SEU OBJETIVO: Reproduza sem nenhuma alteração todas as linhas dos itens abaixo, deixando as imagens fora da resposta.

▼

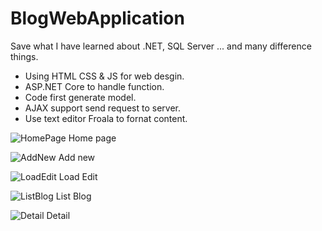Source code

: # BlogWebApplication
Save what I have learned about .NET, SQL Server ... and many difference things.

- Using HTML CSS & JS for web desgin.
- ASP.NET Core to handle function.
- Code first generate model.
- AJAX support send request to server.
- Use text editor Froala to fornat content.

![HomePage](https://github.com/ledinhdinh/BlogWebApplication/assets/88724215/6c013a72-5be7-4e71-8043-85abecac8e7a)
                                            Home page

                                            
![AddNew](https://github.com/ledinhdinh/BlogWebApplication/assets/88724215/30d3dbd4-3af9-48fa-befd-b0cec2cbc665)
                                            Add new
                                            

![LoadEdit](https://github.com/ledinhdinh/BlogWebApplication/assets/88724215/8d1065df-a959-4191-a67d-157e2efb191c)
                                            Load Edit
                                            
                                            
![ListBlog](https://github.com/ledinhdinh/BlogWebApplication/assets/88724215/257c4737-20c6-4d7e-bcf0-32bf0dc74938)
                                            List Blog
                                            

![Detail](https://github.com/ledinhdinh/BlogWebApplication/assets/88724215/1134d10e-a36e-49ce-b707-3ad508695520)
                                            Detail
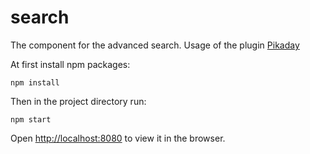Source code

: # search
The component for the advanced search.
Usage of the plugin <a href="https://github.com/dbushell/Pikaday">Pikaday</a>


At first install npm packages:

<code>npm install</code>

Then in the project directory run:

<code>npm start</code>

Open <a href="http://localhost:8080">http://localhost:8080</a> to view it in the browser.
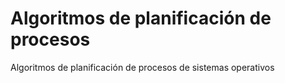 # Algoritmos de planificación de procesos

Algoritmos de planificación de procesos de sistemas operativos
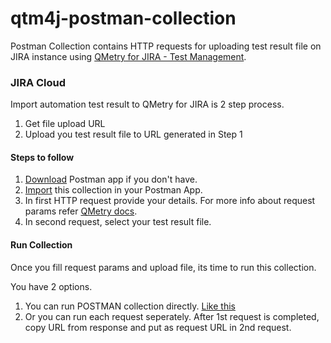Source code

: # qtm4j-postman-collection

Postman Collection contains HTTP requests for uploading test result file on JIRA instance using [QMetry for JIRA - Test Management](https://marketplace.atlassian.com/plugins/com.infostretch.QmetryTestManager/cloud/overview).


### JIRA Cloud

Import automation test result to QMetry for JIRA is 2 step process. 
1. Get file upload URL
2. Upload you test result file to URL generated in Step 1

#### Steps to follow

1. [Download](https://www.getpostman.com/) Postman app if you don't have. 
2. [Import](https://www.getpostman.com/docs/postman/collections/data_formats) this collection in your Postman App. 
3. In first HTTP request provide your details. For more info about request params refer [QMetry docs](https://qmetrytestdocs.atlassian.net/wiki/).
4. In second request, select your test result file. 

#### Run Collection

Once you fill request params and upload file, its time to run this collection. 

You have 2 options. 

1. You can run POSTMAN collection directly. [Like this](https://www.getpostman.com/docs/postman/collection_runs/starting_a_collection_run)
2. Or you can run each request seperately. After 1st request is completed, copy URL from response and put as request URL in 2nd request. 
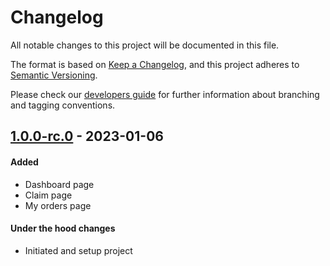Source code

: # Changelog
All notable changes to this project will be documented in this file.

The format is based on [Keep a Changelog](https://keepachangelog.com/en/1.0.0/),
and this project adheres to [Semantic Versioning](https://semver.org/spec/v2.0.0.html).

Please check our [developers guide](https://gitlab.com/tokend/developers-guide)
for further information about branching and tagging conventions.

## [1.0.0-rc.0] - 2023-01-06
#### Added
- Dashboard page
- Claim page
- My orders page

#### Under the hood changes
- Initiated and setup project

[Unreleased]: https://github.com/Swapica/web-client/compare/v1.0.0-rc.0...main
[1.0.0-rc.0]: https://github.com/Swapica/web-client/releases/tag/v1.0.0-rc.0
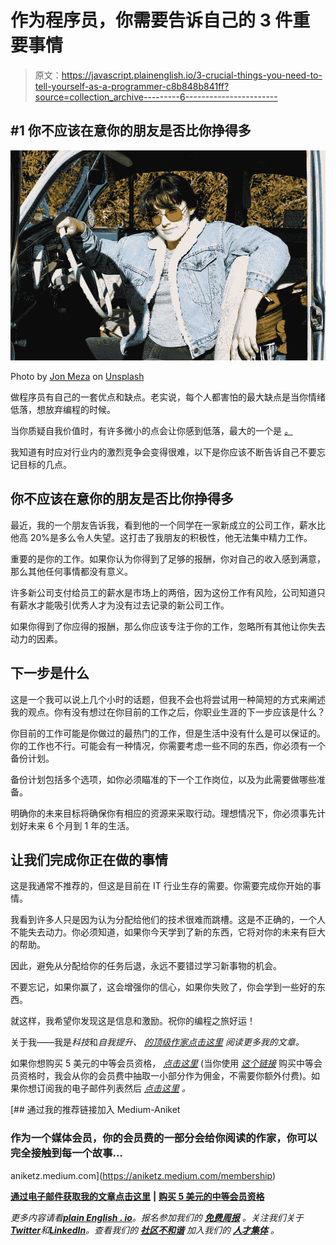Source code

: # 作为程序员，你需要告诉自己的 3 件重要事情

> 原文：<https://javascript.plainenglish.io/3-crucial-things-you-need-to-tell-yourself-as-a-programmer-c8b848b841ff?source=collection_archive---------6----------------------->

## #1 你不应该在意你的朋友是否比你挣得多

![](img/da4f3bfe4625a021b0bdac07d8f02e07.png)

Photo by [Jon Meza](https://unsplash.com/@jon_photos?utm_source=unsplash&utm_medium=referral&utm_content=creditCopyText) on [Unsplash](https://unsplash.com/?utm_source=unsplash&utm_medium=referral&utm_content=creditCopyText)

做程序员有自己的一套优点和缺点。老实说，每个人都害怕的最大缺点是当你情绪低落，想放弃编程的时候。

当你质疑自我价值时，有许多微小的点会让你感到低落，最大的一个是 [*。*](/why-programmers-need-to-understand-the-importance-of-self-worth-9a903683d4de)

我知道有时应对行业内的激烈竞争会变得很难，以下是你应该不断告诉自己不要忘记目标的几点。

## 你不应该在意你的朋友是否比你挣得多

最近，我的一个朋友告诉我，看到他的一个同学在一家新成立的公司工作，薪水比他高 20%是多么令人失望。这打击了我朋友的积极性，他无法集中精力工作。

重要的是你的工作。如果你认为你得到了足够的报酬，你对自己的收入感到满意，那么其他任何事情都没有意义。

许多新公司支付给员工的薪水是市场上的两倍，因为这份工作有风险，公司知道只有薪水才能吸引优秀人才为没有过去记录的新公司工作。

如果你得到了你应得的报酬，那么你应该专注于你的工作，忽略所有其他让你失去动力的因素。

## 下一步是什么

这是一个我可以说上几个小时的话题，但我不会也将尝试用一种简短的方式来阐述我的观点。你有没有想过在你目前的工作之后，你职业生涯的下一步应该是什么？

你目前的工作可能是你做过的最热门的工作，但是生活中没有什么是可以保证的。你的工作也不行。可能会有一种情况，你需要考虑一些不同的东西，你必须有一个备份计划。

备份计划包括多个选项，如你必须瞄准的下一个工作岗位，以及为此需要做哪些准备。

明确你的未来目标将确保你有相应的资源来采取行动。理想情况下，你必须事先计划好未来 6 个月到 1 年的生活。

## 让我们完成你正在做的事情

这是我通常不推荐的，但这是目前在 IT 行业生存的需要。你需要完成你开始的事情。

我看到许多人只是因为认为分配给他们的技术很难而跳槽。这是不正确的，一个人不能失去动力。你必须知道，如果你今天学到了新的东西，它将对你的未来有巨大的帮助。

因此，避免从分配给你的任务后退，永远不要错过学习新事物的机会。

不要忘记，如果你赢了，这会增强你的信心，如果你失败了，你会学到一些好的东西。

就这样，我希望你发现这是信息和激励。祝你的编程之旅好运！

关于我——我是*科技*和*自我提升、* [*的顶级作家点击这里*](https://aniketz.medium.com/) *阅读更多我的文章。*

如果你想购买 5 美元的中等会员资格， [*点击这里*](https://aniketz.medium.com/membership) (当你使用 [*这个链接*](https://aniketz.medium.com/membership) 购买中等会员资格时，我会从你的会员费中抽取一小部分作为佣金，不需要你额外付费)。如果你想订阅我的电子邮件列表然后 [*点击这里*](https://aniketz.medium.com/subscribe) *。*

[](https://aniketz.medium.com/membership) [## 通过我的推荐链接加入 Medium-Aniket

### 作为一个媒体会员，你的会员费的一部分会给你阅读的作家，你可以完全接触到每一个故事…

aniketz.medium.com](https://aniketz.medium.com/membership) 

[**通过电子邮件获取我的文章点击这里**](https://aniketz.medium.com/subscribe) **|** [**购买 5 美元的中等会员资格**](https://aniketz.medium.com/membership)

*更多内容请看*[***plain English . io***](https://plainenglish.io/)*。报名参加我们的* [***免费周报***](http://newsletter.plainenglish.io/) *。关注我们关于*[***Twitter***](https://twitter.com/inPlainEngHQ)*和*[***LinkedIn***](https://www.linkedin.com/company/inplainenglish/)*。查看我们的* [***社区不和谐***](https://discord.gg/GtDtUAvyhW) *加入我们的* [***人才集体***](https://inplainenglish.pallet.com/talent/welcome) *。*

▲

SOLUÇÃO DO PROBLEMA:
Source code

: # BlogWebApplication
Save what I have learned about .NET, SQL Server ... and many difference things.

- Using HTML CSS & JS for web desgin.
- ASP.NET Core to handle function.
- Code first generate model.
- AJAX support send request to server.
- Use text editor Froala to fornat content.

![HomePage](https://github.com/ledinhdinh/BlogWebApplication/assets/88724215/6c013a72-5be7-4e71-8043-85abecac8e7a)
                                            Home page

                                            
![AddNew](https://github.com/ledinhdinh/BlogWebApplication/assets/88724215/30d3dbd4-3af9-48fa-befd-b0cec2cbc665)
                                            Add new
                                            

![LoadEdit](https://github.com/ledinhdinh/BlogWebApplication/assets/88724215/8d1065df-a959-4191-a67d-157e2efb191c)
                                            Load Edit
                                            
                                            
![ListBlog](https://github.com/ledinhdinh/BlogWebApplication/assets/88724215/257c4737-20c6-4d7e-bcf0-32bf0dc74938)
                                            List Blog
                                            

![Detail](https://github.com/ledinhdinh/BlogWebApplication/assets/88724215/1134d10e-a36e-49ce-b707-3ad508695520)
                                            Detail
Source code

: # search
The component for the advanced search.
Usage of the plugin <a href="https://github.com/dbushell/Pikaday">Pikaday</a>


At first install npm packages:

<code>npm install</code>

Then in the project directory run:

<code>npm start</code>

Open <a href="http://localhost:8080">http://localhost:8080</a> to view it in the browser.
 # Algoritmos de planificación de procesos

Algoritmos de planificación de procesos de sistemas operativos
Source code

: # qtm4j-postman-collection

Postman Collection contains HTTP requests for uploading test result file on JIRA instance using [QMetry for JIRA - Test Management](https://marketplace.atlassian.com/plugins/com.infostretch.QmetryTestManager/cloud/overview).


### JIRA Cloud

Import automation test result to QMetry for JIRA is 2 step process. 
1. Get file upload URL
2. Upload you test result file to URL generated in Step 1

#### Steps to follow

1. [Download](https://www.getpostman.com/) Postman app if you don't have. 
2. [Import](https://www.getpostman.com/docs/postman/collections/data_formats) this collection in your Postman App. 
3. In first HTTP request provide your details. For more info about request params refer [QMetry docs](https://qmetrytestdocs.atlassian.net/wiki/).
4. In second request, select your test result file. 

#### Run Collection

Once you fill request params and upload file, its time to run this collection. 

You have 2 options. 

1. You can run POSTMAN collection directly. [Like this](https://www.getpostman.com/docs/postman/collection_runs/starting_a_collection_run)
2. Or you can run each request seperately. After 1st request is completed, copy URL from response and put as request URL in 2nd request. 
Source code

: # Changelog
All notable changes to this project will be documented in this file.

The format is based on [Keep a Changelog](https://keepachangelog.com/en/1.0.0/),
and this project adheres to [Semantic Versioning](https://semver.org/spec/v2.0.0.html).

Please check our [developers guide](https://gitlab.com/tokend/developers-guide)
for further information about branching and tagging conventions.

## [1.0.0-rc.0] - 2023-01-06
#### Added
- Dashboard page
- Claim page
- My orders page

#### Under the hood changes
- Initiated and setup project

[Unreleased]: https://github.com/Swapica/web-client/compare/v1.0.0-rc.0...main
[1.0.0-rc.0]: https://github.com/Swapica/web-client/releases/tag/v1.0.0-rc.0
Source code

: # 作为程序员，你需要告诉自己的 3 件重要事情

> 原文：<https://javascript.plainenglish.io/3-crucial-things-you-need-to-tell-yourself-as-a-programmer-c8b848b841ff?source=collection_archive---------6----------------------->

## #1 你不应该在意你的朋友是否比你挣得多

![](img/da4f3bfe4625a021b0bdac07d8f02e07.png)

Photo by [Jon Meza](https://unsplash.com/@jon_photos?utm_source=unsplash&utm_medium=referral&utm_content=creditCopyText) on [Unsplash](https://unsplash.com/?utm_source=unsplash&utm_medium=referral&utm_content=creditCopyText)

做程序员有自己的一套优点和缺点。老实说，每个人都害怕的最大缺点是当你情绪低落，想放弃编程的时候。

当你质疑自我价值时，有许多微小的点会让你感到低落，最大的一个是 [*。*](/why-programmers-need-to-understand-the-importance-of-self-worth-9a903683d4de)

我知道有时应对行业内的激烈竞争会变得很难，以下是你应该不断告诉自己不要忘记目标的几点。

## 你不应该在意你的朋友是否比你挣得多

最近，我的一个朋友告诉我，看到他的一个同学在一家新成立的公司工作，薪水比他高 20%是多么令人失望。这打击了我朋友的积极性，他无法集中精力工作。

重要的是你的工作。如果你认为你得到了足够的报酬，你对自己的收入感到满意，那么其他任何事情都没有意义。

许多新公司支付给员工的薪水是市场上的两倍，因为这份工作有风险，公司知道只有薪水才能吸引优秀人才为没有过去记录的新公司工作。

如果你得到了你应得的报酬，那么你应该专注于你的工作，忽略所有其他让你失去动力的因素。

## 下一步是什么

这是一个我可以说上几个小时的话题，但我不会也将尝试用一种简短的方式来阐述我的观点。你有没有想过在你目前的工作之后，你职业生涯的下一步应该是什么？

你目前的工作可能是你做过的最热门的工作，但是生活中没有什么是可以保证的。你的工作也不行。可能会有一种情况，你需要考虑一些不同的东西，你必须有一个备份计划。

备份计划包括多个选项，如你必须瞄准的下一个工作岗位，以及为此需要做哪些准备。

明确你的未来目标将确保你有相应的资源来采取行动。理想情况下，你必须事先计划好未来 6 个月到 1 年的生活。

## 让我们完成你正在做的事情

这是我通常不推荐的，但这是目前在 IT 行业生存的需要。你需要完成你开始的事情。

我看到许多人只是因为认为分配给他们的技术很难而跳槽。这是不正确的，一个人不能失去动力。你必须知道，如果你今天学到了新的东西，它将对你的未来有巨大的帮助。

因此，避免从分配给你的任务后退，永远不要错过学习新事物的机会。

不要忘记，如果你赢了，这会增强你的信心，如果你失败了，你会学到一些好的东西。

就这样，我希望你发现这是信息和激励。祝你的编程之旅好运！

关于我——我是*科技*和*自我提升、* [*的顶级作家点击这里*](https://aniketz.medium.com/) *阅读更多我的文章。*

如果你想购买 5 美元的中等会员资格， [*点击这里*](https://aniketz.medium.com/membership) (当你使用 [*这个链接*](https://aniketz.medium.com/membership) 购买中等会员资格时，我会从你的会员费中抽取一小部分作为佣金，不需要你额外付费)。如果你想订阅我的电子邮件列表然后 [*点击这里*](https://aniketz.medium.com/subscribe) *。*

[](https://aniketz.medium.com/membership) [## 通过我的推荐链接加入 Medium-Aniket

### 作为一个媒体会员，你的会员费的一部分会给你阅读的作家，你可以完全接触到每一个故事…

aniketz.medium.com](https://aniketz.medium.com/membership) 

[**通过电子邮件获取我的文章点击这里**](https://aniketz.medium.com/subscribe) **|** [**购买 5 美元的中等会员资格**](https://aniketz.medium.com/membership)

*更多内容请看*[***plain English . io***](https://plainenglish.io/)*。报名参加我们的* [***免费周报***](http://newsletter.plainenglish.io/) *。关注我们关于*[***Twitter***](https://twitter.com/inPlainEngHQ)*和*[***LinkedIn***](https://www.linkedin.com/company/inplainenglish/)*。查看我们的* [***社区不和谐***](https://discord.gg/GtDtUAvyhW) *加入我们的* [***人才集体***](https://inplainenglish.pallet.com/talent/welcome) *。*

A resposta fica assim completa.